Abstract

The interactions of the antibiotic polymyxin B 1 and its enzymatic cleavage product polymyxin B 1 nonapeptide with phosphatidic acid monolayers and with bilayer membranes were investigated. Temperature-dependent pressure-area analysis of the monolayer reveals a linear increase of the lipid mean molecular area in the liquid condensed state for polymyxin concentrations between 10 −6 and 4 × 10 −2 M. Depending on the surface pressure, the area increase amounts to 30–70 Å 2. A linear dependence was also observed in the liquid expanded state but saturation is reached already at 10 −7 M polymyxin. The adsorption of polymyxin to phosphatidic acid bilayers is also linear and of a Langmuir type. Saturation is reached at a 1:4 polymyxin/lipid molar ratio. Polymyxin induces a phase separation in phosphatidic acid monolayers which was concluded from the thermotropic phase transition curves. In agreement with earlier bilayer experiments a second lowered phase transition appears in the presence of polymyxin. These fluidized domains again exhibit a linear polymyxin uptake comparable to the one of the liquid expanded monolayer at a temperature, where the undisturbed lipid is still in the condensed state.
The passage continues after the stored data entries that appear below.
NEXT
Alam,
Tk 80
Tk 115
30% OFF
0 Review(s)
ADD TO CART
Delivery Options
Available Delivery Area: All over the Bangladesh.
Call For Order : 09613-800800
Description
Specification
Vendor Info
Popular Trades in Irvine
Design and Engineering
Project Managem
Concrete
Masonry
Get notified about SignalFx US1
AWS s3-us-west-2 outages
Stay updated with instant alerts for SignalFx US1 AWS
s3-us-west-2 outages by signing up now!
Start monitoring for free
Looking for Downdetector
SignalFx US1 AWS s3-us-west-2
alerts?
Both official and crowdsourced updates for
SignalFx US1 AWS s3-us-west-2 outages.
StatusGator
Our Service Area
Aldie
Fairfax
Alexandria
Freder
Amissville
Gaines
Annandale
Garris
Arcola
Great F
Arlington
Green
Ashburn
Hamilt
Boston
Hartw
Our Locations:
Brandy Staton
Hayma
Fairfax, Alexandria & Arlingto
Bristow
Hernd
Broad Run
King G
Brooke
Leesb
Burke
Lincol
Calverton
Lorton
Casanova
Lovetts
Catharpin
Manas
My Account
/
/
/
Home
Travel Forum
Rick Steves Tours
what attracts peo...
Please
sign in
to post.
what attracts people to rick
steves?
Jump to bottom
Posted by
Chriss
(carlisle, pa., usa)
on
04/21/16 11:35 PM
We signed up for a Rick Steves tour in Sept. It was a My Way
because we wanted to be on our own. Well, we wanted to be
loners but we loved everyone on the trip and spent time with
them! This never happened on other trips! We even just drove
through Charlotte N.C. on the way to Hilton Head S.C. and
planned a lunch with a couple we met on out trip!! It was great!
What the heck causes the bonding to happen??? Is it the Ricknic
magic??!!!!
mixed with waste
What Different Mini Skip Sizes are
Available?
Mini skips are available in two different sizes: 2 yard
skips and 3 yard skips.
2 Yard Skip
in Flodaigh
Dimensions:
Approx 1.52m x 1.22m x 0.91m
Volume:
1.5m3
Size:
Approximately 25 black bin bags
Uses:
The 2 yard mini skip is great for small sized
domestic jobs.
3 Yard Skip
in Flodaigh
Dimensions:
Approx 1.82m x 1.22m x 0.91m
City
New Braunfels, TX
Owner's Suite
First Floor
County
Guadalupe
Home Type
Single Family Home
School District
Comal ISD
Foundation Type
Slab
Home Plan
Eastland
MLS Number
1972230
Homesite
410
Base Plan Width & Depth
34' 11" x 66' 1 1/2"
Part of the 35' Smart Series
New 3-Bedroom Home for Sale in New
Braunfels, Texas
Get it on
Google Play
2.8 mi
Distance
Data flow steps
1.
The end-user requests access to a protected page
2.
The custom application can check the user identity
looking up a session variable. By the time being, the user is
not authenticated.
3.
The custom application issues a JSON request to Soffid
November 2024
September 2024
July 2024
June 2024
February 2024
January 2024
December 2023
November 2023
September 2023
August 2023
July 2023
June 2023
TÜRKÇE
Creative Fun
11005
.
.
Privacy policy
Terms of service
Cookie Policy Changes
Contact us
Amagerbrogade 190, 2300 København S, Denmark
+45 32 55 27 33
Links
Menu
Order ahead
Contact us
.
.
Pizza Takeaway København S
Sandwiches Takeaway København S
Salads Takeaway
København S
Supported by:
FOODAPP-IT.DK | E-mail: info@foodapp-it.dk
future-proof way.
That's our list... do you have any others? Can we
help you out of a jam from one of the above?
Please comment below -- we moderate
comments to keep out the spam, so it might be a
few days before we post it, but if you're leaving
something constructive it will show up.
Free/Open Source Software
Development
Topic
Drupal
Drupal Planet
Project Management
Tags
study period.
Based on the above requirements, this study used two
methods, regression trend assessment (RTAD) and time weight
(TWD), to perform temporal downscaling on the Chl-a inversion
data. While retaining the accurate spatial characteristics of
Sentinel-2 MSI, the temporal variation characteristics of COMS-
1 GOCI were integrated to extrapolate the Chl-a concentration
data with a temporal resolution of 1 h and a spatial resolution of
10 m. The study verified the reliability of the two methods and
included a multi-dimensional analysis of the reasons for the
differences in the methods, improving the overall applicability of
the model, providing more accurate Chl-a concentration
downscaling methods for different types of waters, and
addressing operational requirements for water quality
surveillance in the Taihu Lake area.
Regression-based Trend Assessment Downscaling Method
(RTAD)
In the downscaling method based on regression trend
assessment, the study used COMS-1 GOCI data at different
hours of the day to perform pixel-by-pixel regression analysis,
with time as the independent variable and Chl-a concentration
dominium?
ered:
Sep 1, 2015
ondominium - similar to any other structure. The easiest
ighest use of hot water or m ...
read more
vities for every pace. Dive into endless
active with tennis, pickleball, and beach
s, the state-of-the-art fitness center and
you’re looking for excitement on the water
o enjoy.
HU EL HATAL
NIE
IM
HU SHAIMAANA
Polymyxin nonapeptide also causes an expansion of phosphatidic acid monolayers but only by maximally 10 Å 2. The thermotropic phase transition of the monolayer is reduced and considerably broadened by the nonapeptide. In phosphatidic acid bilayers we observed a decrease of the lipid phase transition temperature by 24°C. The lateral chain packing is considerably disturbed by the peptide part of polymyxin. The branched fatty acid tail may only serve to anchor the peptide within the matrix but does not contribute considerably to the formation of less ordered subcells within the membranes. For polymyxin B 1 nonapeptide, the binding curve of peptide to bilayers is linear but saturation was not reached.